En prélude à la 1ère session du programme national du recensement administratif à vocation d’état civil (PN-RAVEC), le ministre de l’administration du territoire et de la décentralisation a rencontré ce vendredi 16 février 2024, des acteurs politiques ayant pris part au cadre de dialogue inter-guinéen. Une occasion parfaite pour Mory Condé de jeter un regard sur l’actualité au Sénégal, avec la décision du Conseil constitutionnel, invalidant l’annulation de l’élection présidentielle par Macky Sall.

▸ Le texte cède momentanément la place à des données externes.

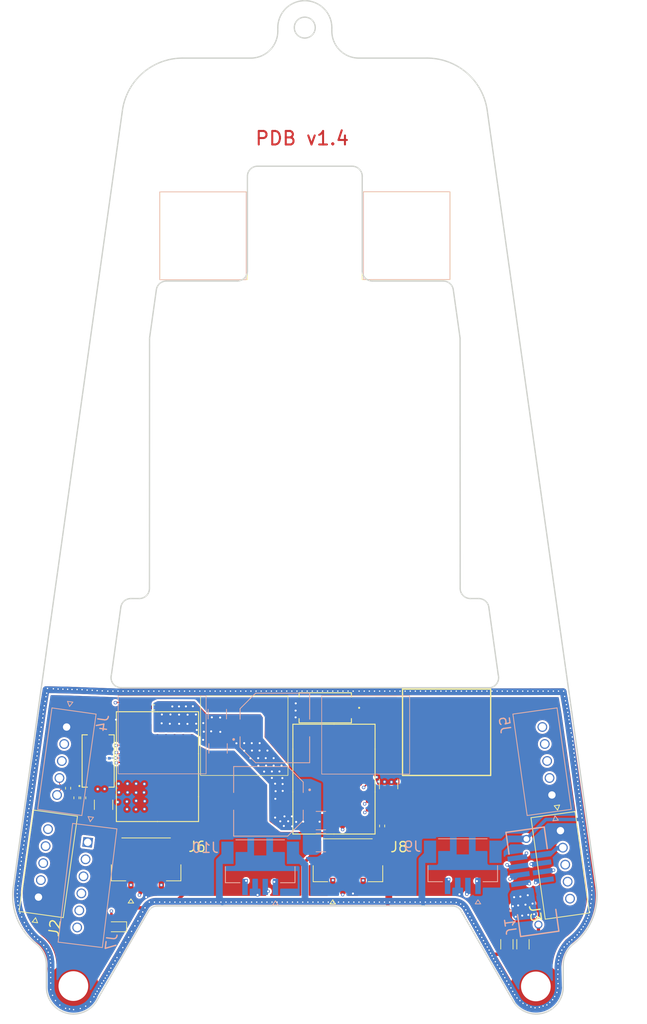
<source format=kicad_pcb>
(kicad_pcb
	(version 20240108)
	(generator "pcbnew")
	(generator_version "8.0")
	(general
		(thickness 1.5584)
		(legacy_teardrops no)
	)
	(paper "A4")
	(layers
		(0 "F.Cu" signal)
		(1 "In1.Cu" power "VBAT.Cu")
		(2 "In2.Cu" signal "singal1.Cu")
		(3 "In3.Cu" signal "signal2.Cu")
		(4 "In4.Cu" power "+8V.Cu")
		(31 "B.Cu" signal)
		(32 "B.Adhes" user "B.Adhesive")
		(33 "F.Adhes" user "F.Adhesive")
		(34 "B.Paste" user)
		(35 "F.Paste" user)
		(36 "B.SilkS" user "B.Silkscreen")
		(37 "F.SilkS" user "F.Silkscreen")
		(38 "B.Mask" user)
		(39 "F.Mask" user)
		(40 "Dwgs.User" user "User.Drawings")
		(41 "Cmts.User" user "User.Comments")
		(42 "Eco1.User" user "User.Eco1")
		(43 "Eco2.User" user "User.Eco2")
		(44 "Edge.Cuts" user)
		(45 "Margin" user)
		(46 "B.CrtYd" user "B.Courtyard")
		(47 "F.CrtYd" user "F.Courtyard")
		(48 "B.Fab" user)
		(49 "F.Fab" user)
		(50 "User.1" user)
		(51 "User.2" user)
		(52 "User.3" user)
		(53 "User.4" user)
		(54 "User.5" user)
		(55 "User.6" user)
		(56 "User.7" user)
		(57 "User.8" user)
		(58 "User.9" user)
	)
	(setup
		(stackup
			(layer "F.SilkS"
				(type "Top Silk Screen")
			)
			(layer "F.Paste"
				(type "Top Solder Paste")
			)
			(layer "F.Mask"
				(type "Top Solder Mask")
				(thickness 0.01)
			)
			(layer "F.Cu"
				(type "copper")
				(thickness 0.035)
			)
			(layer "dielectric 1"
				(type "prepreg")
				(thickness 0.0994)
				(material "FR4")
				(epsilon_r 4.3)
				(loss_tangent 0.02)
			)
			(layer "In1.Cu"
				(type "copper")
				(thickness 0.0152)
			)
			(layer "dielectric 2"
				(type "core")
				(thickness 0.55)
				(material "FR4")
				(epsilon_r 4.3)
				(loss_tangent 0.02)
			)
			(layer "In2.Cu"
				(type "copper")
				(thickness 0.0152)
			)
			(layer "dielectric 3"
				(type "prepreg")
				(thickness 0.1088)
				(material "FR4")
				(epsilon_r 4.3)
				(loss_tangent 0.02)
			)
			(layer "In3.Cu"
				(type "copper")
				(thickness 0.0152)
			)
			(layer "dielectric 4"
				(type "core")
				(thickness 0.55)
				(material "FR4")
				(epsilon_r 4.5)
				(loss_tangent 0.02)
			)
			(layer "In4.Cu"
				(type "copper")
				(thickness 0.0152)
			)
			(layer "dielectric 5"
				(type "prepreg")
				(thickness 0.0994)
				(material "FR4")
				(epsilon_r 4.5)
				(loss_tangent 0.02)
			)
			(layer "B.Cu"
				(type "copper")
				(thickness 0.035)
			)
			(layer "B.Mask"
				(type "Bottom Solder Mask")
				(thickness 0.01)
			)
			(layer "B.Paste"
				(type "Bottom Solder Paste")
			)
			(layer "B.SilkS"
				(type "Bottom Silk Screen")
			)
			(copper_finish "None")
			(dielectric_constraints no)
		)
		(pad_to_mask_clearance 0)
		(allow_soldermask_bridges_in_footprints no)
		(pcbplotparams
			(layerselection 0x00010fc_ffffffff)
			(plot_on_all_layers_selection 0x0000000_00000000)
			(disableapertmacros no)
			(usegerberextensions no)
			(usegerberattributes yes)
			(usegerberadvancedattributes yes)
			(creategerberjobfile yes)
			(dashed_line_dash_ratio 12.000000)
			(dashed_line_gap_ratio 3.000000)
			(svgprecision 4)
			(plotframeref no)
			(viasonmask no)
			(mode 1)
			(useauxorigin no)
			(hpglpennumber 1)
			(hpglpenspeed 20)
			(hpglpendiameter 15.000000)
			(pdf_front_fp_property_popups yes)
			(pdf_back_fp_property_popups yes)
			(dxfpolygonmode yes)
			(dxfimperialunits yes)
			(dxfusepcbnewfont yes)
			(psnegative no)
			(psa4output no)
			(plotreference yes)
			(plotvalue yes)
			(plotfptext yes)
			(plotinvisibletext no)
			(sketchpadsonfab no)
			(subtractmaskfromsilk no)
			(outputformat 1)
			(mirror no)
			(drillshape 0)
			(scaleselection 1)
			(outputdirectory "../../production/JLCPCB/gerber/")
		)
	)
	(net 0 "")
	(net 1 "GND")
	(net 2 "VBAT")
	(net 3 "+8V")
	(net 4 "Net-(D1-A)")
	(net 5 "PWM2")
	(net 6 "CAN L1")
	(net 7 "PWM4")
	(net 8 "GND_FUSE")
	(net 9 "PWM3")
	(net 10 "PWM1")
	(net 11 "CAN H1")
	(net 12 "Detach")
	(net 13 "servo")
	(net 14 "Net-(U1B-RT)")
	(net 15 "/power/IOUTMON")
	(net 16 "Net-(C17-Pad1)")
	(net 17 "/power/PWR_RUN")
	(net 18 "Net-(U1B-FB)")
	(net 19 "Net-(U2B-RT)")
	(net 20 "Net-(U2B-CTRL2)")
	(net 21 "Net-(U2B-FB)")
	(net 22 "unconnected-(U1B-MODE-PadF2)")
	(net 23 "Net-(U1B-CTRL1)")
	(net 24 "/power/PWR_SS")
	(net 25 "unconnected-(U2B-IOUTMON-PadE1)")
	(net 26 "unconnected-(U1B-PGOOD-PadA3)")
	(net 27 "unconnected-(U2B-PGOOD-PadA3)")
	(net 28 "GND_Shield")
	(net 29 "/power/SYNC")
	(footprint "Resistor_SMD:R_0402_1005Metric" (layer "F.Cu") (at 91.69 134.37 90))
	(footprint "Capacitor_SMD:C_1206_3216Metric" (layer "F.Cu") (at 156.79 156.04 90))
	(footprint "Resistor_SMD:R_0402_1005Metric" (layer "F.Cu") (at 90.69 134.36 -90))
	(footprint "1719710105:MOLEX_1719710105" (layer "F.Cu") (at 85.063374 149.059263 -98))
	(footprint "Resistor_SMD:R_0201_0603Metric" (layer "F.Cu") (at 98.34 121.14 180))
	(footprint "Resistor_SMD:R_0402_1005Metric" (layer "F.Cu") (at 135.94 138.53 90))
	(footprint "9774120360R:WA-SMSI_9774120360" (layer "F.Cu") (at 90.23 162.23))
	(footprint "Resistor_SMD:R_0201_0603Metric" (layer "F.Cu") (at 136.3 135.4 180))
	(footprint "2132250430:MOLEX_2132250430" (layer "F.Cu") (at 130.88 144.13))
	(footprint "LTM8064IY_PBF:BGA108_16X11P9_ADI"
		(layer "F.Cu")
		(uuid "89891ba7-f281-4a7b-90c9-5d63e9aab6d8")
		(at 128.81 131.595 180)
		(tags "LTM8064IY-PBF ")
		(property "Reference" "U2"
			(at 7.42 7.115 0)
			(unlocked yes)
			(layer "F.SilkS")
			(hide yes)
			(uuid "527dba8d-7fdd-49c9-ba4a-072baf437d87")
			(effects
				(font
					(size 1 1)
					(thickness 0.15)
				)
			)
		)
		(property "Value" "LTM8064IY#PBF"
			(at 0 0 180)
			(unlocked yes)
			(layer "F.Fab")
			(uuid "3442e217-2e3c-4819-955a-33b062e5faa7")
			(effects
				(font
					(size 1 1)
					(thickness 0.15)
				)
			)
		)
		(property "Footprint" "LTM8064IY_PBF:BGA108_16X11P9_ADI"
			(at 0 0 180)
			(unlocked yes)
			(layer "F.Fab")
			(hide yes)
			(uuid "776efa41-2fb7-46a3-9747-a9c20b02cb7f")
			(effects
				(font
					(size 1.27 1.27)
					(thickness 0.15)
				)
			)
		)
		(property "Datasheet" "https://www.mouser.de/datasheet/2/609/ltm8064-3468468.pdf"
			(at 0 0 180)
			(unlocked yes)
			(layer "F.Fab")
			(hide yes)
			(uuid "5e5cd0f0-85e3-45ee-a68e-24955d411275")
			(effects
				(font
					(size 1.27 1.27)
					(thickness 0.15)
				)
			)
		)
		(property "Description" ""
			(at 0 0 180)
			(unlocked yes)
			(layer "F.Fab")
			(hide yes)
			(uuid "4df8b771-fee2-4e6b-a330-eed1a6705748")
			(effects
				(font
					(size 1.27 1.27)
					(thickness 0.15)
				)
			)
		)
		(property "MAX OPERATING TEMPERATURE" "125°C"
			(at 0 0 180)
			(unlocked yes)
			(layer "F.Fab")
			(hide yes)
			(uuid "725e8599-fd7f-4303-9ac7-b49c6e64b77b")
			(effects
				(font
					(size 1 1)
					(thickness 0.15)
				)
			)
		)
		(property "LENGTH" "0.63inch"
			(at 0 0 180)
			(unlocked yes)
			(layer "F.Fab")
			(hide yes)
			(uuid "22f6a9e4-02b4-4f15-8b3f-717c4667b8eb")
			(effects
				(font
					(size 1 1)
					(thickness 0.15)
				)
			)
		)
		(property "MOUNT" "Surface Mount"
			(at 0 0 180)
			(unlocked yes)
			(layer "F.Fab")
			(hide yes)
			(uuid "e42db75d-0d20-4886-931b-a60e423cf048")
			(effects
				(font
					(size 1 1)
					(thickness 0.15)
				)
			)
		)
		(property "NUMBER OF OUTPUTS" "1"
			(at 0 0 180)
			(unlocked yes)
			(layer "F.Fab")
			(hide yes)
			(uuid "08a95605-7e44-4f9e-8049-57fa76c895c4")
			(effects
				(font
					(size 1 1)
					(thickness 0.15)
				)
			)
		)
		(property "CASE/PACKAGE" "BGA"
			(at 0 0 180)
			(unlocked yes)
			(layer "F.Fab")
			(hide yes)
			(uuid "c844c001-ebea-46c9-9cca-68c29d55f334")
			(effects
				(font
					(size 1 1)
					(thickness 0.15)
				)
			)
		)
		(property "WIDTH" "0.47inch"
			(at 0 0 180)
			(unlocked yes)
			(layer "F.Fab")
			(hide yes)
			(uuid "90b03dd5-75b6-4f48-b83e-30e8bf5e8fd0")
			(effects
				(font
					(size 1 1)
					(thickness 0.15)
				)
			)
		)
		(property "MAX OUTPUT VOLTAGE" "36V"
			(at 0 0 180)
			(unlocked yes)
			(layer "F.Fab")
			(hide yes)
			(uuid "10bdeffc-cdb7-4288-b743-832c4a81b1df")
			(effects
				(font
					(size 1 1)
					(thickness 0.15)
				)
			)
		)
		(property "NUMBER OF PINS" "108"
			(at 0 0 180)
			(unlocked yes)
			(layer "F.Fab")
			(hide yes)
			(uuid "90a56474-8749-4da9-8841-2f67b58373ee")
			(effects
				(font
					(size 1 1)
					(thickness 0.15)
				)
			)
		)
		(property "MIN OPERATING TEMPERATURE" "-40°C"
			(at 0 0 180)
			(unlocked yes)
			(layer "F.Fab")
			(hide yes)
			(uuid "41852aee-aec2-43df-9100-7be2593dff17")
			(effects
				(font
					(size 1 1)
					(thickness 0.15)
				)
			)
		)
		(property "ROHS COMPLIANT" "Yes"
			(at 0 0 180)
			(unlocked yes)
			(layer "F.Fab")
			(hide yes)
			(uuid "9cac401f-bae2-41ab-8804-3486bd1f9030")
			(effects
				(font
					(size 1 1)
					(thickness 0.15)
				)
			)
		)
		(property "OUTPUT CURRENT" "6A"
			(at 0 0 180)
			(unlocked yes)
			(layer "F.Fab")
			(hide yes)
			(uuid "fe81c8eb-dfce-4591-992d-adeef382dbc7")
			(effects
				(font
					(size 1 1)
					(thickness 0.15)
				)
			)
		)
		(property "MAX INPUT VOLTAGE" "58V"
			(at 0 0 180)
			(unlocked yes)
			(layer "F.Fab")
			(hide yes)
			(uuid "0aff0f97-7484-4131-9ab1-4b2ac65a80b4")
			(effects
				(font
					(size 1 1)
					(thickness 0.15)
				)
			)
		)
		(property "FEATURES" "UVLO"
			(at 0 0 180)
			(unlocked yes)
			(layer "F.Fab")
			(hide yes)
			(uuid "09305fd2-9d7c-478a-bc9d-7b85b6f8f1ab")
			(effects
				(font
					(size 1 1)
					(thickness 0.15)
				)
			)
		)
		(property "HEIGHT" "0.14inch"
			(at 0 0 180)
			(unlocked yes)
			(layer "F.Fab")
			(hide yes)
			(uuid "206c20fe-3b92-48c6-8ac3-acf48505ba21")
			(effects
				(font
					(size 1 1)
					(thickness 0.15)
				)
			)
		)
		(property "SWITCHING FREQUENCY" "1MHz"
			(at 0 0 180)
			(unlocked yes)
			(layer "F.Fab")
			(hide yes)
			(uuid "ea16e3f1-bf16-4d9a-be70-e867529c033f")
			(effects
				(font
					(size 1 1)
					(thickness 0.15)
				)
			)
		)
		(property "MAX OUTPUT CURRENT" "6A"
			(at 0 0 180)
			(unlocked yes)
			(layer "F.Fab")
			(hide yes)
			(uuid "0982d57a-92e7-41ff-9264-a083dcedc5ce")
			(effects
				(font
					(size 1 1)
					(thickness 0.15)
				)
			)
		)
		(property "REACH SVHC" "No SVHC"
			(at 0 0 180)
			(unlocked yes)
			(layer "F.Fab")
			(hide yes)
			(uuid "f40c69ad-8578-4d34-a607-29c8b5861483")
			(effects
				(font
					(size 1 1)
					(thickness 0.15)
				)
			)
		)
		(property "OUTPUT VOLTAGE" "3.3V"
			(at 0 0 180)
			(unlocked yes)
			(layer "F.Fab")
			(hide yes)
			(uuid "dc0a7982-e5ac-4653-85bf-5d7dcf30c7ed")
			(effects
				(font
					(size 1 1)
					(thickness 0.15)
				)
			)
		)
		(property "PACKAGING" "Bulk"
			(at 0 0 180)
			(unlocked yes)
			(layer "F.Fab")
			(hide yes)
			(uuid "a7c4ca09-1842-4dd1-a286-fff60b9573a6")
			(effects
				(font
					(size 1 1)
					(thickness 0.15)
				)
			)
		)
		(property "MIN INPUT VOLTAGE" "6V"
			(at 0 0 180)
			(unlocked yes)
			(layer "F.Fab")
			(hide yes)
			(uuid "129d8c40-485f-426a-b981-ffbebb4a5a92")
			(effects
				(font
					(size 1 1)
					(thickness 0.15)
				)
			)
		)
		(property "MIN OUTPUT VOLTAGE" "1.2V"
			(at 0 0 180)
			(unlocked yes)
			(layer "F.Fab")
			(hide yes)
			(uuid "c1e5feca-7cef-462b-90fc-0ef5d2ad4f98")
			(effects
				(font
					(size 1 1)
					(thickness 0.15)
				)
			)
		)
		(property "VOLTAGE - OUTPUT 1" "36V"
			(at 0 0 180)
			(unlocked yes)
			(layer "F.Fab")
			(hide yes)
			(uuid "4f1e3401-dfba-4494-a303-bb4c181047fe")
			(effects
				(font
					(size 1 1)
					(thickness 0.15)
				)
			)
		)
		(property "BOM_TYPE" ""
			(at 0 0 180)
			(unlocked yes)
			(layer "F.Fab")
			(hide yes)
			(uuid "34480e19-b68f-4797-bc5d-9c3daf4edf00")
			(effects
				(font
					(size 1 1)
					(thickness 0.15)
				)
			)
		)
		(property "BOM_VALUE" ""
			(at 0 0 180)
			(unlocked yes)
			(layer "F.Fab")
			(hide yes)
			(uuid "f785ef44-fa5e-4614-b4e4-398f1f2d83ba")
			(effects
				(font
					(size 1 1)
					(thickness 0.15)
				)
			)
		)
		(property "MANUFACTURER PART NUMBER" ""
			(at 0 0 180)
			(unlocked yes)
			(layer "F.Fab")
			(hide yes)
			(uuid "114108c6-9a96-41e0-9ac8-8f4225924e4d")
			(effects
				(font
					(size 1 1)
					(thickness 0.15)
				)
			)
		)
		(property "Untitled Field" ""
			(at 0 0 180)
			(unlocked yes)
			(layer "F.Fab")
			(hide yes)
			(uuid "d2347251-0775-472a-bc63-b0c8b9f3767d")
			(effects
				(font
					(size 1 1)
					(thickness 0.15)
				)
			)
		)
		(property "APPLICATIONS" ""
			(at 0 0 180)
			(unlocked yes)
			(layer "F.Fab")
			(hide yes)
			(uuid "8389d763-717c-4930-8d3a-5e7d58b6bb90")
			(effects
				(font
					(size 1 1)
					(thickness 0.15)
				)
			)
		)
		(property "AUTOMOTIVE" ""
			(at 0 0 180)
			(unlocked yes)
			(layer "F.Fab")
			(hide yes)
			(uuid "b84710ef-22cf-4fc1-93ab-4c32fae6942f")
			(effects
				(font
					(size 1 1)
					(thickness 0.15)
				)
			)
		)
		(property "AUTOMOTIVE GRADE" ""
			(at 0 0 180)
			(unlocked yes)
			(layer "F.Fab")
			(hide yes)
			(uuid "005658b1-8eaf-48d7-b909-68b39965e25d")
			(effects
				(font
					(size 1 1)
					(thickness 0.15)
				)
			)
		)
		(property "CAGE CODE" ""
			(at 0 0 180)
			(unlocked yes)
			(layer "F.Fab")
			(hide yes)
			(uuid "e0540285-fcde-486f-a10e-8c93820fd661")
			(effects
				(font
					(size 1 1)
					(thickness 0.15)
				)
			)
		)
		(property "CASE-EIA" ""
			(at 0 0 180)
			(unlocked yes)
			(layer "F.Fab")
			(hide yes)
			(uuid "15a5682a-8772-45ce-9fa2-ce05fff5b3bf")
			(effects
				(font
					(size 1 1)
					(thickness 0.15)
				)
			)
		)
		(property "CASE-METRIC" ""
			(at 0 0 180)
			(unlocked yes)
			(layer "F.Fab")
			(hide yes)
			(uuid "05616913-937c-420c-be4c-b2abfc2ebdd2")
			(effects
				(font
					(size 1 1)
					(thickness 0.15)
				)
			)
		)
		(property "CATALOG DRAWINGS" ""
			(at 0 0 180)
			(unlocked yes)
			(layer "F.Fab")
			(hide yes)
			(uuid "263f006f-0a97-4a9f-b12a-be0c451bdae4")
			(effects
				(font
					(size 1 1)
					(thickness 0.15)
				)
			)
		)
		(property "CATEGORY" ""
			(at 0 0 180)
			(unlocked yes)
			(layer "F.Fab")
			(hide yes)
			(uuid "30e20c53-b2eb-45aa-88cf-d1dadc9dd85a")
			(effects
				(font
					(size 1 1)
					(thickness 0.15)
				)
			)
		)
		(property "C_VOLTAGE" ""
			(at 0 0 180)
			(unlocked yes)
			(layer "F.Fab")
			(hide yes)
			(uuid "4bfe7963-fd77-44eb-98d4-4273afdec36b")
			(effects
				(font
					(size 1 1)
					(thickness 0.15)
				)
			)
		)
		(property "DEVICE CLASS L1" ""
			(at 0 0 180)
			(unlocked yes)
			(layer "F.Fab")
			(hide yes)
			(uuid "a396ac57-1fd4-46c6-82d9-eb2a6f7e7fbf")
			(effects
				(font
					(size 1 1)
					(thickness 0.15)
				)
			)
		)
		(property "DEVICE CLASS L2" ""
			(at 0 0 180)
			(unlocked yes)
			(layer "F.Fab")
			(hide yes)
			(uuid "c8dd8f07-ed96-4e8c-bc7f-163ab1421a97")
			(effects
				(font
					(size 1 1)
					(thickness 0.15)
				)
			)
		)
		(property "DEVICE CLASS L3" ""
			(at 0 0 180)
			(unlocked yes)
			(layer "F.Fab")
			(hide yes)
			(uuid "8ba5c030-eb83-4bc1-94b2-5cd948a8189f")
			(effects
				(font
					(size 1 1)
					(thickness 0.15)
				)
			)
		)
		(property "DIELECTRIC" ""
			(at 0 0 180)
			(unlocked yes)
			(layer "F.Fab")
			(hide yes)
			(uuid "3a9c70dd-46ed-4321-9bd4-8f783aaba778")
			(effects
				(font
					(size 1 1)
					(thickness 0.15)
				)
			)
		)
		(property "DIGIKEY DESCRIPTION" ""
			(at 0 0 180)
			(unlocked yes)
			(layer "F.Fab")
			(hide yes)
			(uuid "8cbb70b6-b693-496e-a6f2-0c32ce537805")
			(effects
				(font
					(size 1 1)
					(thickness 0.15)
				)
			)
		)
		(property "DOC" ""
			(at 0 0 180)
			(unlocked yes)
			(layer "F.Fab")
			(hide yes)
			(uuid "b2b819f7-e04e-459d-9206-67cbccf9c27a")
			(effects
				(font
					(size 1 1)
					(thickness 0.15)
				)
			)
		)
		(property "EBOM" ""
			(at 0 0 180)
			(unlocked yes)
			(layer "F.Fab")
			(hide yes)
			(uuid "05cec827-7d17-4db2-b706-624bed797bdd")
			(effects
				(font
					(size 1 1)
					(thickness 0.15)
				)
			)
		)
		(property "FAMILY" ""
			(at 0 0 180)
			(unlocked yes)
			(layer "F.Fab")
			(hide yes)
			(uuid "1b40a1f3-6ea4-4203-9ef1-1a3d21fcda80")
			(effects
				(font
					(size 1 1)
					(thickness 0.15)
				)
			)
		)
		(property "FEATURED PRODUCT" ""
			(at 0 0 180)
			(unlocked yes)
			(layer "F.Fab")
			
... [2084296 chars truncated]
</source>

Le chef du département de l’administration du territoire et de la décentralisation a fait un parallèle entre les institutions sénégalaises et celles guinéennes. Pour Mory Condé, les acteurs sociopolitiques guinéens pouvaient se battre pour donner à la Guinée d’institutions fortes en lieu et place d’hommes forts.
‘’Vous, en tant qu’acteurs politiques, nous aurons tous dû travailler, disposer d’un système. Que ça soit Bah Oury ou x, quelle que soit la personne concernée au parlement ou député, que la personne puisse trouver un système en place pour l’utiliser comme il veut, mais qui l’oblige à se conformer.
Hier (jeudi), je voyais dans beaucoup de plateformes où on était en train de saluer le courage des magistrats du conseil constitutionnel du Sénégal. Pour le Guinéen, ce n’est pas possible. Dans notre commun ici, on se dit que ce n’est pas possible, parce qu’on on n’a jamais construit des institutions, c’est plutôt des individus qu’on a cherchés à construire. Finalement, quand ils arrivent à la tête, ils font ce qu’ils veulent’’, a titillé Mory Condé.
Selon lui, ‘’ces pays-là, on a les mêmes intelligences. Beaucoup dans cette salle ont travaillé dans ces pays et ils ont fait leurs preuves, pourquoi pas aussitôt faire nos preuves et construire des choses qui peuvent aussi résister, quelle que soit la personne qui se trouve sur le terrain ?’’, s’est-il interrogé.